UN DESIGNIO DE INMORTALIDAD
La contemplación de las películas de Leni Riefenstahl nos obliga a afrontar preguntas quizá irresolubles. ¿Puede el arte más excelso ponerse al servicio de la ideología más execrable, sin que por eso se empañen sus cualidades intrínsecas? ¿Puede la excelencia estética remunerar nuestro espíritu, pese a erigirse sobre la abyección moral? ¿Es el arte una categoría autónoma de la ética? «El triunfo de la voluntad» (1934), el documental que Leni Riefenstahl dedicó a la celebración del sexto congreso del Partido Nacionalsocialista en Nuremberg, es sin duda la más esmerada película de propaganda jamás rodada y una de las cúspides del arte cinematográfico.
Antes de que Hitler se convirtiera en el genocida que diezmaría el mundo, «El triunfo de la voluntad» fue celebrada con exultación y arrobo allá donde fue proyectada, y su creadora elevada a altares de idolatría; después, Leni Riefenstahl se convertiría en la mujer más difamada del orbe, y sus películas, convertidas en tabúes que no convenía ni siquiera mencionar, fueron sepultadas en los sótanos del oprobio y la clandestinidad.

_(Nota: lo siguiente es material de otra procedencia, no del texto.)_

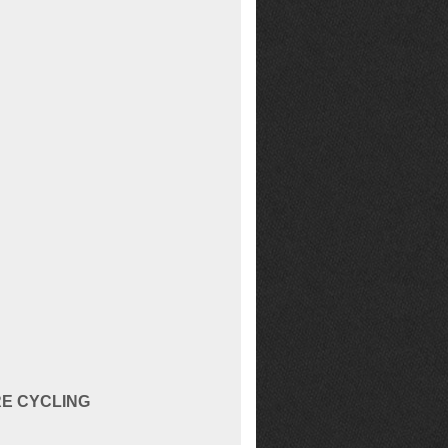
RE CYCLING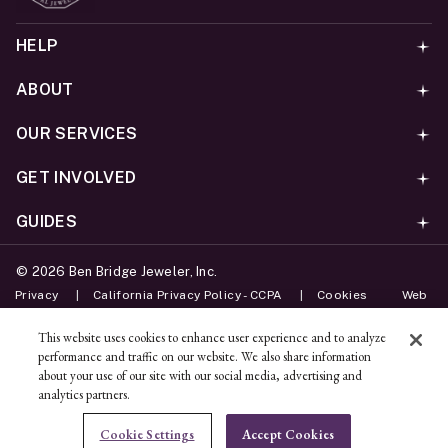
HELP
ABOUT
OUR SERVICES
GET INVOLVED
GUIDES
©
2026
Ben Bridge Jeweler, Inc.
Privacy
California Privacy Policy - CCPA
Cookies
Web
Accessibility Policy
Do Not Sell My Information
This website uses cookies to enhance user experience and to analyze
performance and traffic on our website. We also share information
Unsubscribe
about your use of our site with our social media, advertising and
analytics partners.
ADD TO BAG
Cookie Settings
Accept Cookies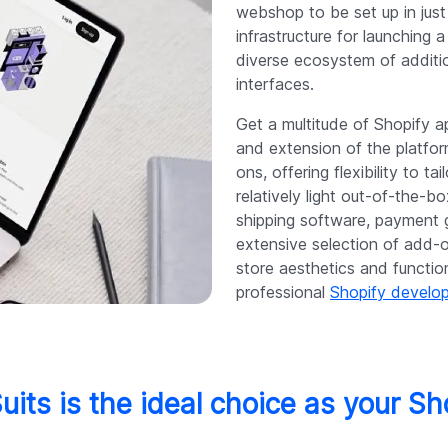
webshop to be set up in just
infrastructure for launching
diverse ecosystem of additio
interfaces.
Get a multitude of Shopify a
and extension of the platfo
ons, offering flexibility to ta
relatively light out-of-the-b
shipping software, payment 
extensive selection of add-
store aesthetics and function
professional
Shopify devel
uits is the ideal choice as your Sh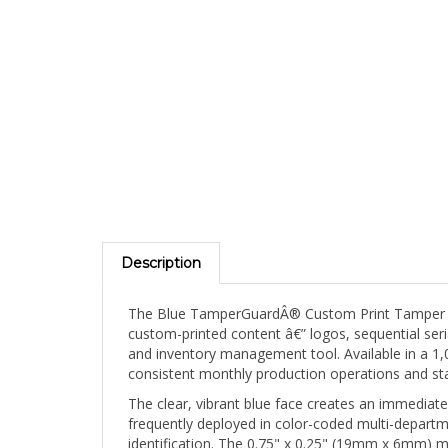
Description
The Blue TamperGuardÂ® Custom Print Tamper Ev
custom-printed content â€” logos, sequential ser
and inventory management tool. Available in a 1,
consistent monthly production operations and sta
The clear, vibrant blue face creates an immediate
frequently deployed in color-coded multi-departm
identification. The 0.75" x 0.25" (19mm x 6mm) 
edges, device hinge lines, and narrow closures wh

Vista hoy, «El triunfo de la voluntad», con su montaje dinámico y su premeditación escenográfica, se nos antoja a un tiempo hipnótica y aterradora. Y es que, a la vez que disfrutamos de sus hallazgos formales, a la vez que levitamos con sus gráciles movimientos de cámara, recordamos que aquella magna obra fue concebida para exaltar al hombre o demonio que iba a traer el apocalipsis.
Quizá el verdadero arte sea el que suscita en su destinatario impresiones contradictorias y desgarradoras. Si aceptamos esta definición agónica, Leni Riefenstahl merecería figurar entre sus cultivadores más señeros. Pero pecaríamos de mezquindad si vinculásemos exclusivamente la genialidad de esta mujer al monstruo que la contrató como panegirista. En su adolescencia adelgazada por la llama de la danza, en sus interpretaciones a las órdenes de Arnold Fank en películas de alpinismo que figuraron entre las más taquilleras de su época, en su muy exigüa filmografía como realizadora, Leni Riefenstahl muestra una concepción del arte como celebración mística de la belleza, ingenua y voluptuosa a la vez, que halla su expresión más turbadora en las imágenes iniciales de «Olimpia», la película sobre los juegos de Berlín. Leni Riefenstahl ha sido el emblema de un siglo feroz, tumultuoso de sangre, pero también el símbolo de una nueva Eva. Nadie como ella ha sido capaz de compendiar el espanto y la belleza que abarrotan los cien últimos años de nuestra Historia. Quizá la longevidad fue el más arduo castigo que se arrojó sobre sus hombros, pues no hubo un momento de su vida en el que no fuese vilipendiada. La obra que nos deja es su recompensa póstuma y también su venganza, pues fue concebida con un designio de inmortalidad.